[Circuit design data]
::::::::

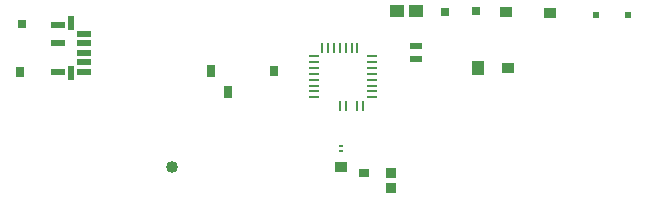
<source format=gtp>
G04*
G04 #@! TF.GenerationSoftware,Altium Limited,Altium Designer,23.0.1 (38)*
G04*
G04 Layer_Color=8421504*
%FSLAX43Y43*%
%MOMM*%
G71*
G04*
G04 #@! TF.SameCoordinates,06591997-4E22-4AB0-80C0-D558F8CFEC8B*
G04*
G04*
G04 #@! TF.FilePolarity,Positive*
G04*
G01*
G75*
%ADD14R,0.800X1.000*%
%ADD15R,1.000X0.500*%
%ADD16R,1.145X0.550*%
%ADD17R,0.550X1.145*%
%ADD18R,0.250X0.850*%
%ADD19R,0.850X0.250*%
%ADD20R,0.400X0.210*%
%ADD21R,0.858X0.806*%
%ADD22R,1.158X1.012*%
%ADD23R,0.750X0.900*%
%ADD24R,0.700X0.650*%
%ADD25R,1.100X0.950*%
%ADD26R,1.012X1.208*%
%ADD27R,1.050X0.950*%
%ADD28R,0.700X0.650*%
%ADD29R,0.759X0.812*%
%ADD30R,0.520X0.520*%
%ADD31R,0.700X0.700*%
%ADD32C,1.016*%
%ADD33R,0.812X0.759*%
D14*
X50862Y110374D02*
D03*
X52262Y108574D02*
D03*
D15*
X68199Y112437D02*
D03*
Y111337D02*
D03*
D16*
X37891Y114268D02*
D03*
Y112668D02*
D03*
Y110268D02*
D03*
X40086D02*
D03*
Y111068D02*
D03*
Y111868D02*
D03*
Y112668D02*
D03*
Y113468D02*
D03*
D17*
X38989Y110171D02*
D03*
Y114366D02*
D03*
D18*
X60226Y112305D02*
D03*
X60726D02*
D03*
X61226D02*
D03*
X61726D02*
D03*
X62226D02*
D03*
X62726D02*
D03*
X63226D02*
D03*
X63726Y107405D02*
D03*
X63226D02*
D03*
X62226D02*
D03*
X61726D02*
D03*
D19*
X64426Y111605D02*
D03*
Y111105D02*
D03*
Y110605D02*
D03*
Y110105D02*
D03*
Y109605D02*
D03*
Y109105D02*
D03*
Y108605D02*
D03*
Y108105D02*
D03*
X59526D02*
D03*
Y108605D02*
D03*
Y109105D02*
D03*
Y109605D02*
D03*
Y110105D02*
D03*
Y110605D02*
D03*
Y111105D02*
D03*
Y111605D02*
D03*
D20*
X61849Y103979D02*
D03*
Y103539D02*
D03*
D21*
X66040Y101718D02*
D03*
Y100466D02*
D03*
D22*
X68199Y115443D02*
D03*
X66545D02*
D03*
D23*
X34636Y110236D02*
D03*
D24*
X34813Y114300D02*
D03*
D25*
X61849Y102235D02*
D03*
D26*
X73406Y110617D02*
D03*
D27*
X75946D02*
D03*
X79502Y115279D02*
D03*
X75819Y115316D02*
D03*
D28*
X70612Y115356D02*
D03*
D29*
X56134Y110363D02*
D03*
D30*
X86106Y115062D02*
D03*
X83439Y115100D02*
D03*
D31*
X73279Y115381D02*
D03*
D32*
X47498Y102235D02*
D03*
D33*
X63762Y101727D02*
D03*
M02*

</source>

::::::::

What is needed is a verbatim copy of the entries, leaving out any pictures.

WRITTEN SOLUTION.
<source format=gtp>
G04*
G04 #@! TF.GenerationSoftware,Altium Limited,Altium Designer,23.0.1 (38)*
G04*
G04 Layer_Color=8421504*
%FSLAX43Y43*%
%MOMM*%
G71*
G04*
G04 #@! TF.SameCoordinates,06591997-4E22-4AB0-80C0-D558F8CFEC8B*
G04*
G04*
G04 #@! TF.FilePolarity,Positive*
G04*
G01*
G75*
%ADD14R,0.800X1.000*%
%ADD15R,1.000X0.500*%
%ADD16R,1.145X0.550*%
%ADD17R,0.550X1.145*%
%ADD18R,0.250X0.850*%
%ADD19R,0.850X0.250*%
%ADD20R,0.400X0.210*%
%ADD21R,0.858X0.806*%
%ADD22R,1.158X1.012*%
%ADD23R,0.750X0.900*%
%ADD24R,0.700X0.650*%
%ADD25R,1.100X0.950*%
%ADD26R,1.012X1.208*%
%ADD27R,1.050X0.950*%
%ADD28R,0.700X0.650*%
%ADD29R,0.759X0.812*%
%ADD30R,0.520X0.520*%
%ADD31R,0.700X0.700*%
%ADD32C,1.016*%
%ADD33R,0.812X0.759*%
D14*
X50862Y110374D02*
D03*
X52262Y108574D02*
D03*
D15*
X68199Y112437D02*
D03*
Y111337D02*
D03*
D16*
X37891Y114268D02*
D03*
Y112668D02*
D03*
Y110268D02*
D03*
X40086D02*
D03*
Y111068D02*
D03*
Y111868D02*
D03*
Y112668D02*
D03*
Y113468D02*
D03*
D17*
X38989Y110171D02*
D03*
Y114366D02*
D03*
D18*
X60226Y112305D02*
D03*
X60726D02*
D03*
X61226D02*
D03*
X61726D02*
D03*
X62226D02*
D03*
X62726D02*
D03*
X63226D02*
D03*
X63726Y107405D02*
D03*
X63226D02*
D03*
X62226D02*
D03*
X61726D02*
D03*
D19*
X64426Y111605D02*
D03*
Y111105D02*
D03*
Y110605D02*
D03*
Y110105D02*
D03*
Y109605D02*
D03*
Y109105D02*
D03*
Y108605D02*
D03*
Y108105D02*
D03*
X59526D02*
D03*
Y108605D02*
D03*
Y109105D02*
D03*
Y109605D02*
D03*
Y110105D02*
D03*
Y110605D02*
D03*
Y111105D02*
D03*
Y111605D02*
D03*
D20*
X61849Y103979D02*
D03*
Y103539D02*
D03*
D21*
X66040Y101718D02*
D03*
Y100466D02*
D03*
D22*
X68199Y115443D02*
D03*
X66545D02*
D03*
D23*
X34636Y110236D02*
D03*
D24*
X34813Y114300D02*
D03*
D25*
X61849Y102235D02*
D03*
D26*
X73406Y110617D02*
D03*
D27*
X75946D02*
D03*
X79502Y115279D02*
D03*
X75819Y115316D02*
D03*
D28*
X70612Y115356D02*
D03*
D29*
X56134Y110363D02*
D03*
D30*
X86106Y115062D02*
D03*
X83439Y115100D02*
D03*
D31*
X73279Y115381D02*
D03*
D32*
X47498Y102235D02*
D03*
D33*
X63762Y101727D02*
D03*
M02*

</source>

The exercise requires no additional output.